Anwalt des Polizisten:

Disziplinar-Vorsitzenden mit Widerspruch verblüfft

Nach dem drakonischen Urteil (3350 € Strafe) gegen einen Welser Polizisten (55), nahm die Disziplinarkommission noch einen 30-jährigen (500 € Strafe) und einen 34-jährigen Kollegen ins Visier. Auch sie hatten - wie berichtet - nach dem aufsehenerregenden Promille-Unfall eines hochrangigen Welser Polizeioffiziers in dessen elektronischem Akt gestöbert.

Der Revierinspektor (34) aus Wels hatte sich am 23. Dezember 2017 zweimal im polizeiinternen elektronischen Aktensystem (PAD) zum Fall des hochrangigen Promille-Unfallverursachers erkundigt. „Es gab so viele Gerüchte, dass ich mich nur vergewissern wollte, was stimmt“, erklärte der Polizist der Disziplinar-Kommission in der Landespolizeidirektion Linz.

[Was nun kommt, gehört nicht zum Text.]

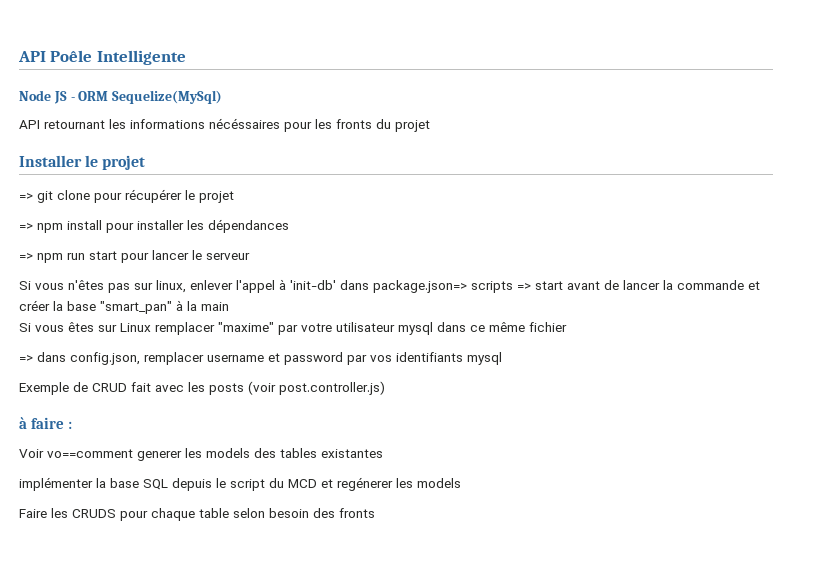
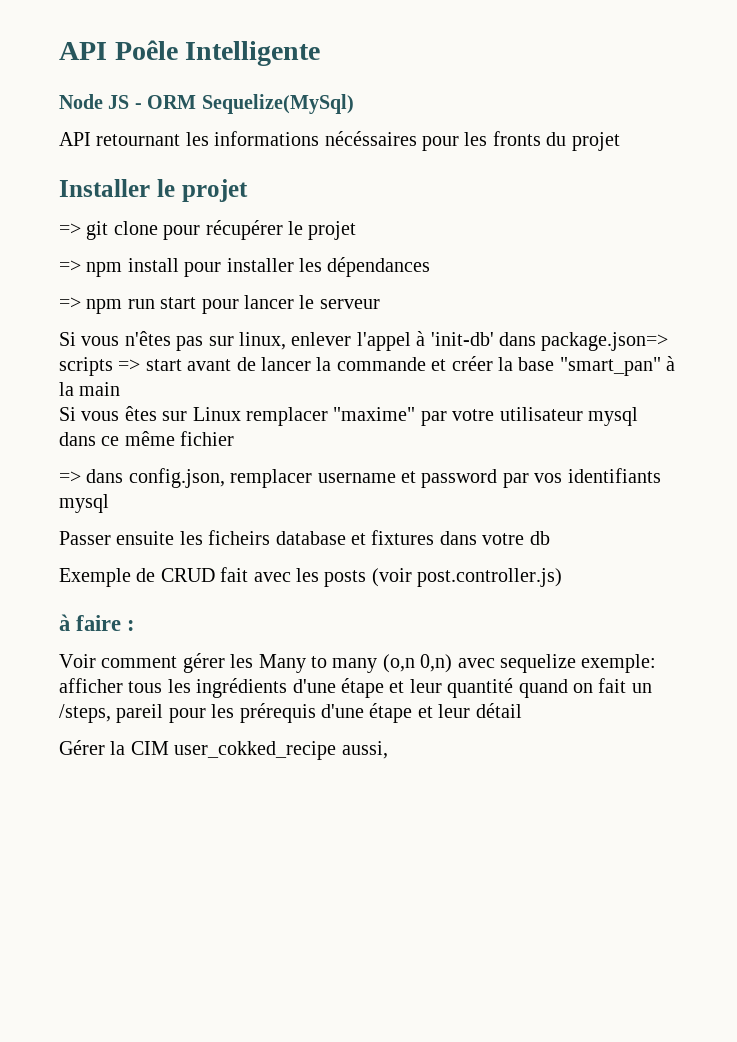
(502, 358) none -> [59,530,550,545] // Passer ensuite les ficheirs database et fixtures dans votre db
[47,448,383,461] [19,477,461,491] [19,508,375,521] vo==comment generer les models des tables existantes // implémenter la base SQL depuis le script du MCD et regénerer les models // Faire les CRUDS pour chaque table selon besoin des fronts -> [101,653,657,673] [59,678,652,698] [59,703,522,723] [59,740,388,760] comment gérer les Many to many (o,n 0,n) avec sequelize exemple: afficher tous les ingrédients d'une étape et leur quantité quand on fait un /steps, pareil pour les prérequis d'une étape et leur détail // Gérer la CIM user_cokked_recipe aussi,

Er habe die Daten nur geöffnet, doch an niemanden weitergeleitet. „Mir war nicht bewusst, dass das PAD genauso sensibel gehandhabt wird wie das EKIS (elektronisches kriminalpolizeiliches Informationssystem).“

Vertagt
Nachdem der Kommissions-Vorsitzende Markus Mitlöhner dem Polizisten vorhielt, dass er im Rahmen seiner Fortbildung das jedenfalls mitbekommen haben müsste, konfrontierte Anwalt Roland Gabl Mitlöhner mit dessen eigener Zeugenaussage in einem Prozess 2013. Damals hatte Mitlöhner erklärt, dass Datenschutz für das PAD bei Schulungen „nicht explizit erwähnt worden“ sei. Die Entscheidung wurde vertagt.